Difficile d'en jurer mais tout laisse à penser que la première (grosse) unité de production française d'hydrogène décarboné par électrolyse de l'eau verra le jour dans l'estuaire de la Seine, à quelques encablures du Havre.
Porté depuis 2019 par la société d'ingénierie H2V Industry rejointe par Air Liquide, le dossier devrait connaître un coup d'accélérateur grâce aux nouveaux mécanismes de soutien promis par le gouvernement dans le cadre du plan de relance.
« Ce projet, qui peut combiner décarbonation des transports et de l'industrie, est à bonne échelle pour constituer un futur hub avec une grande source de production et une logistique associée optimisée, vante Régis Saadi, directeur des affaires publiques d'Air Liquide France. En outre, il est en avance de phase par rapport à tous les autres ».
D'une capacité annoncée de 28.000 tonnes/an en phase de démarrage, ledit projet a, il est vrai, franchi plusieurs étapes. Situé à portée de vue de deux raffineries (Total et ExxonMobil), grosses consommatrices d'hydrogène « gris », le terrain est réservé, le débat public est terminé, le permis de construire déposé et les autorités locales planchent sur la création d'une H2 académie pour former les futurs salariés.
« Ce dossier par sa complétude figure parmi les meilleurs. Il correspond parfaitement au schéma fixé par le gouvernement, sous réserve que nous francisions les électrolyseurs (aujourd'hui en pré-commande en Norvège ndlr) ce qui ne posera pas de problème » professe Lucien Mallet, président d'H2V Industry.
Fondateur de la société Eole RES, un des pionniers français de l'éolien, qu'il a revendue en 2006, cet ingénieur des mines est persuadé du potentiel de la vallée de Seine. « Si nous le travaillons bien, ce territoire peut devenir la première région hydrogène en Europe » s'enflamme-t-il.
ArianeGroup profite de la fenêtre de tir
Lucien Mallet n'est manifestement pas le seul à croire aux vertus stimulantes de l'écosystème normand. Engie et ArianeGroup, dont les fusées sont propulsées depuis 40 ans à l'hydrogène liquide, ont ainsi annoncé, la semaine dernière, lancer à Vernon (Eure) le développement d'une nouvelle génération de liquéfacteurs d'H2 qui sera produit à partir de renouvelables.
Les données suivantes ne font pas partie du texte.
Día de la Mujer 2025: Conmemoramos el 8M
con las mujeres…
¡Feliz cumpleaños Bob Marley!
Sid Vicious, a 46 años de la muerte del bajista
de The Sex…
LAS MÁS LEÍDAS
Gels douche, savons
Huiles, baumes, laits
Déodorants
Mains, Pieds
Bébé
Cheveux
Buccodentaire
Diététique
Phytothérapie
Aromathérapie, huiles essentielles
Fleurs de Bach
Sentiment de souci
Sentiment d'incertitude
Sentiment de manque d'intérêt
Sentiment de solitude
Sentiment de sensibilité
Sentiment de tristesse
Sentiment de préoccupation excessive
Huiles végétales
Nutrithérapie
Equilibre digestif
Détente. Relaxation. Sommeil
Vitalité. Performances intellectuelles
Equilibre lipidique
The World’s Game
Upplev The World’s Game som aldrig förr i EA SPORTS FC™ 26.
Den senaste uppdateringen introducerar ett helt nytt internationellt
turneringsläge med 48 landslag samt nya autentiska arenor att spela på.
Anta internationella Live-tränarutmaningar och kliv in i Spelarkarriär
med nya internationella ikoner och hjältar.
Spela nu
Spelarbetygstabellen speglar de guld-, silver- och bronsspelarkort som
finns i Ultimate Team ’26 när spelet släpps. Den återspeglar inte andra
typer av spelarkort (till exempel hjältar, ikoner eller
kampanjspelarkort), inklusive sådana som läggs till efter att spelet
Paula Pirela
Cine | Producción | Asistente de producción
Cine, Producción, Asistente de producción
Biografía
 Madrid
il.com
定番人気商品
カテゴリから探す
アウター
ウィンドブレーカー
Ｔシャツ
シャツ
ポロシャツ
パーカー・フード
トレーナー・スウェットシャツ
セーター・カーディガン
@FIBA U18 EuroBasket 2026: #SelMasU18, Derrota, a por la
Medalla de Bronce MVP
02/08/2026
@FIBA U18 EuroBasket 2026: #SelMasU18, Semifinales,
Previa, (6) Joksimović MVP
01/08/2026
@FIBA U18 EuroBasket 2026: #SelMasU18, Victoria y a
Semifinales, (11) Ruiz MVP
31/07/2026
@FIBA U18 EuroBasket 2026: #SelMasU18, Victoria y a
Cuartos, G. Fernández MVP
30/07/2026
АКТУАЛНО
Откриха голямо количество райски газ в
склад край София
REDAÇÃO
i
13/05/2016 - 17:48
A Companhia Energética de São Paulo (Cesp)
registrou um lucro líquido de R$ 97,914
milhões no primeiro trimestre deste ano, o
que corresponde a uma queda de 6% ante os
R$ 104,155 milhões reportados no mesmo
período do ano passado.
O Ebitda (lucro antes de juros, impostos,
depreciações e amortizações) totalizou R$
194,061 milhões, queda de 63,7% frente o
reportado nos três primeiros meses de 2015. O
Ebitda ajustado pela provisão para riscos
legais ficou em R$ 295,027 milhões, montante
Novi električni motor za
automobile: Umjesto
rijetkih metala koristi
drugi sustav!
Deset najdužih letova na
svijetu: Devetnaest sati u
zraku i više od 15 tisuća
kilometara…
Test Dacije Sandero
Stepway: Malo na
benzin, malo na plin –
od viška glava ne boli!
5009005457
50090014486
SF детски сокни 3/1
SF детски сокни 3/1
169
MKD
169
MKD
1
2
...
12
Le démonstrateur sera construit sur le site où sont conçus les moteurs d'Ariane qui a pour particularité d'abriter « le plus important laboratoire européen de R&D sur l'hydrogène », dixit les intéressés. Objectif : gagner en performance et réduire les coûts de cette étape de transformation.
« Embarquer de l'hydrogène gazeux à bord de bateaux ou d'avions gros porteurs relève de la chimère, rappelle Jean-Christophe Henoux, vice-président d'ArianeGroup. Si l'on veut massifier son usage pour la mobilité lourde, nous devons changer d'échelle ». Dans la ligne de mire du consortium, le secteur maritime qui sera selon eux « le primo-accédant » à la motorisation H2. Un premier navire « pilote » pourrait être alimenté en 2025. Personne, à Vernon, ne serait étonné qu'il parte du Havre.
Et là aussi, le très généreux plan H2 devrait aider au décollage même si, chez Ariane, on jure ne l'avoir pas attendu pour placer le projet sur la rampe de lancement. « Nous y travaillons depuis plusieurs mois » assure sa porte-parole.
La Manche veut convertir les poids-lourds
La mobilité lourde, c'est aussi ce à quoi songe la Manche, premier Département français à avoir installé une borne de recharge hydrogène sur son territoire dès 2014. S'appuyant sur l'innovation mondiale conçue par le groupe Chéreau - une remorque frigorifique alimentée par une pile à combustible -, la collectivité s'est associée à Engie et au nantais Lhyfe pour imaginer un réseau de bornes destiné, notamment, à servir des transporteurs prêts à se convertir à l'H2.
Les Maîtres Laitiers du Cotentin et les groupes Malherbe et Delanchy, à la tête chacun d'un parc de plusieurs centaines de poids-lourds, ont rejoint l'initiative. Valérie Nouvel, vice-présidente du Département et co-fondatrice du Club des élus engagés pour l'hydrogène, espère maintenant en convaincre d'autres. « Nous lançons un appel à manifestation d'intérêt pour inciter les entreprises locales et, pourquoi pas des collectivités, à s'équiper en véhicules hydrogène grâce aux aides promises par le plan de relance ». A bon entendeur.